Governments and civil society groups are grappling how to deal with the scourge: from Argentina to Afghanistan, where poppy, the heroin opium precursor, has become a cash crop for the Taliban; from South Africa to Lake Orion, Michigan, where Robert Koval runs Guest House, a residential rehabilitation facility that has been treating clergy and men and women religious for 60 years.
“I think attention to the issue has spiked in recent years because there’s this question on how to get your arms around a problem that is so rampant,” said Koval, the facility’s president and CEO. Guest House treats about 70 people a year.
Koval said the problem has morphed in recent years as more people have become addicted to opioids, including prescription painkillers, which the Centers for Disease Control and Prevention says has led to an epidemic of drug overdoses. In 2014, more than 28,600 deaths were caused by opioid overdoses, triple the number from 2000, according to CDC figures.
Those being treated are also becoming younger, Koval said. “It’s what you see in the general population, with drug abuse increasing among young adults.”
Drug addiction among young adults is a problem Cardinal Wilfrid Napier of Durban sees across South Africa, where HIV patients are being robbed of their medications, which are used to make an addictive drug called whoonga.
“The brokenness of the people I saw recently in an outreach clinic and the fact that most of them were teenagers or in their 20s hit me hard,” Cardinal Napier said of a trip to the coastal city of Durban, where drug abuse is the largest problem after disease related to malnutrition and HIV.
The Vatican’s call to improve health care services would help in places like Kenya, where there are too few practitioners to serve the country of 44 million, particularly in rural areas, said Bishop Emanuel Barbara of Malindi.
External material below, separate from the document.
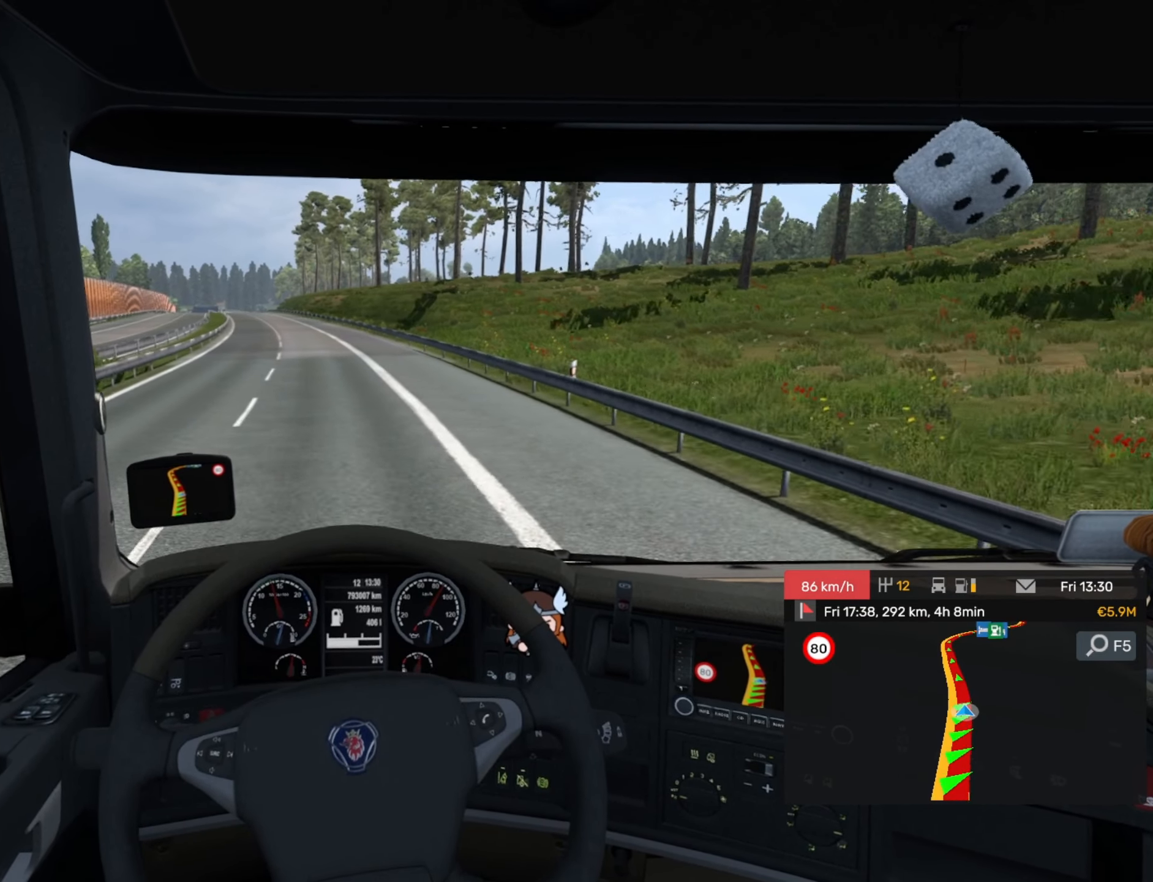
{"buttons": ["R2"], "left_stick": "center", "events": []}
“Kenyans have become obsessive about taking drugs as the only way to heal,” he said. That’s a problem because medication widely banned in other countries is fully available in Kenya and many “fake drugs” can be found on drugstore shelves.
Luis Lora said there were few treatment options in Ozama, a hardscrabble neighborhood in Santo Domingo, when his alcoholism gave way to a crack cocaine addiction that cost him his marriage and his job as a bus driver.
“There was nowhere to go for help, and it was an embarrassment for me to talk about it with the people I knew,” he said.
Lora, who eventually entered a rehab facility, said that others he knew, “never got help.”
While countries such as Portugal and the Netherlands have long since decriminalized drug use, the debate has only more recently come to the Americas. In recent years, nearly half of U.S. states have passed laws legalizing marijuana use in some form, predominantly for medical use. And Mexico, Uruguay, Argentina, Ecuador, Colombia, Brazil, Guatemala and Honduras have debated liberalizing drug laws or decriminalizing drug use.
When the Mexican Supreme Court ruled in November in favor of four petitioners seeking an injunction to grow and consume marijuana for recreational reasons, Catholic leaders condemned the decision as putting Mexico on the path to legalization. An editorial in the Archdiocese of Mexico’s weekly magazine said it would move the country “toward individual destruction.”
Pope Francis has taken a hardline approach against any forms of drug legalization, including recreational drugs.
“Drug addiction is an evil, and with evil there can be no yielding or compromise,” he said at the International Drug Enforcement Conference in Rome in 2014.
In the pope’s home country, Argentina, Father Jose Maria di Paola, who works with drug addicts in the shanties of Buenos Aires, said drug legalization would do further harm to the poor.
“Why is this our position on legalization? Because we live in marginal and poor environments impacted by drugs. In these places, it’s synonymous with death. It has nothing to do with recreation,” he said in a 2015 interview. “It has nothing to do with morality. It has to do with an analysis of the reality.”